Row for Life crew make it to Oamaru

Arriving in Friendly Bay last week are Rowing for Life Aotearoa crew members (from left) coxswain...
Arriving in Friendly Bay last week are Rowing for Life Aotearoa crew members (from left) coxswain Quentin Annan (Dunstan Arm Rowing Club) and rowers Ian Hamilton (Invercargill Rowing Club), Tim Gardner (Twizel Rowing Club), Gary Jack (Wakatipu Rowing Club) and Jock Jolly (Dunstan Arm Rowing Club). PHOTO: JULES CHIN
Come wind or high water, the Row for Life Aotearoa crew made it into Oamaru Harbour this week on their journey up the east coast of New Zealand.

The crew are raising funds to support the Child Cancer Foundation, Starship Children’s Hospital, surf lifesaving clubs across New Zealand and the Lions’ Skin Cancer Screening Trust.

The team began their trek in Bluff on February 10 after a row from Stewart Island.

Their Oamaru stop marked 422km in total.

Invercargill rower Ian Hamilton, the brainchild of the fundraiser, has not missed a kilometre since the row began.

He was happy to reach Oamaru from their last stop in Moeraki and was buoyed by all the community support.

"It’s good to be here.

"You get a bit drained by the end of the day. You recover and have a good feed and the body is ready again.
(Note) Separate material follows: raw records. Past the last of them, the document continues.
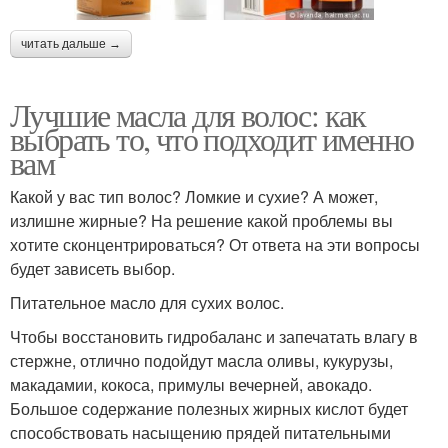
читать дальше →
Лучшие масла для волос: как
выбрать то, что подходит именно
вам
Какой у вас тип волос? Ломкие и сухие? А может,
излишне жирные? На решение какой проблемы вы
хотите сконцентрироваться? От ответа на эти вопросы
будет зависеть выбор.
Питательное масло для сухих волос.
Чтобы восстановить гидробаланс и запечатать влагу в
стержне, отлично подойдут масла оливы, кукурузы,
макадамии, кокоса, примулы вечерней, авокадо.
Большое содержание полезных жирных кислот будет
способствовать насыщению прядей питательными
You just adapt," he said.

"People have been donating their time, food, accommodation ... their donation to the cause is helping to supply fuel for all the following boats."
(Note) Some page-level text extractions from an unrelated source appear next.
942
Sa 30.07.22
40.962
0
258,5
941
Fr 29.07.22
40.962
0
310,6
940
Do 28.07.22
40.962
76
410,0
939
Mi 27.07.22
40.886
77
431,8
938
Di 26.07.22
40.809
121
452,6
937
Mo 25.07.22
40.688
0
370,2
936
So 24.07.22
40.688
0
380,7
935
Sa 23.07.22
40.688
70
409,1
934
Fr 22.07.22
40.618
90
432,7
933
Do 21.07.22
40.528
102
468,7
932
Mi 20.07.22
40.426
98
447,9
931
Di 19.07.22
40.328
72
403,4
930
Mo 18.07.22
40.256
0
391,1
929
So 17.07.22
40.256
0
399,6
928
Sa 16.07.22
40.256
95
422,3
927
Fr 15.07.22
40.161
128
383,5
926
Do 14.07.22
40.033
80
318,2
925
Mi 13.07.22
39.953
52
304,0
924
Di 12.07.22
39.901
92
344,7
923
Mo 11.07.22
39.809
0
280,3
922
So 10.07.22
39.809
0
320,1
Dunedin rower and co-organiser Kevin Duggan said all the Lions clubs had been "absolutely incredible".

"Logistically ... it’s just massive.

"With the core rower crew rotating daily [it requires] support vessels and transport, organising the rowers, accommodation, liaison with Lions ... the efforts to get some networking going, to raise the profile."
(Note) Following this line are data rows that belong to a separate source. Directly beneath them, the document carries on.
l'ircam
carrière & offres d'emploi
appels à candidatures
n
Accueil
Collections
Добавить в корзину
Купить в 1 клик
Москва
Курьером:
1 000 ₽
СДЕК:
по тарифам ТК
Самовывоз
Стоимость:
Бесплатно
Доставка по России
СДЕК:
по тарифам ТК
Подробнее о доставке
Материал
Waitaki Lions Club co-ordinator Klaus Steiner said the row crew received "tremendous" support from local fishermen.

Rowers from the crew, some from Dunstan, Wakatipu and Twizel, were hosted at a barbecue held by the Lions club at the Oamaru Rowing Club last Thursday upon arrival.

Mr Hamilton said they made some special arrangements to reduce distances before they set off the following morning to Timaru.

"We tried to go in a straight line right past Oamaru because we want to tick off a few more kilometres for the next row tomorrow.

"We made it to the 45 parallel, just before the Waitaki River."

The fundraiser was a family affair.

The 67-year-old Invercargill Rowing Club rower has been rowing since 1974.

He coached his sons Richard and Jeremy, who joined the row to Timaru, and his daughter Kelly.

His wife Jen also rows and was "logistics support" as part of the Row For Life Aotearoa team.

Mr Duggan said Mr Hamilton had been "amazing".

"I can’t believe his ability to get up day after day and put these massive days on the water.

"Ian is big on community.

"Anyone capable of sitting in a boat and rowing for [10km] can contact us on Facebook or the website, and you can travel out on support boats."

The Row For Life Aotearoa has a Givealittle page for donations.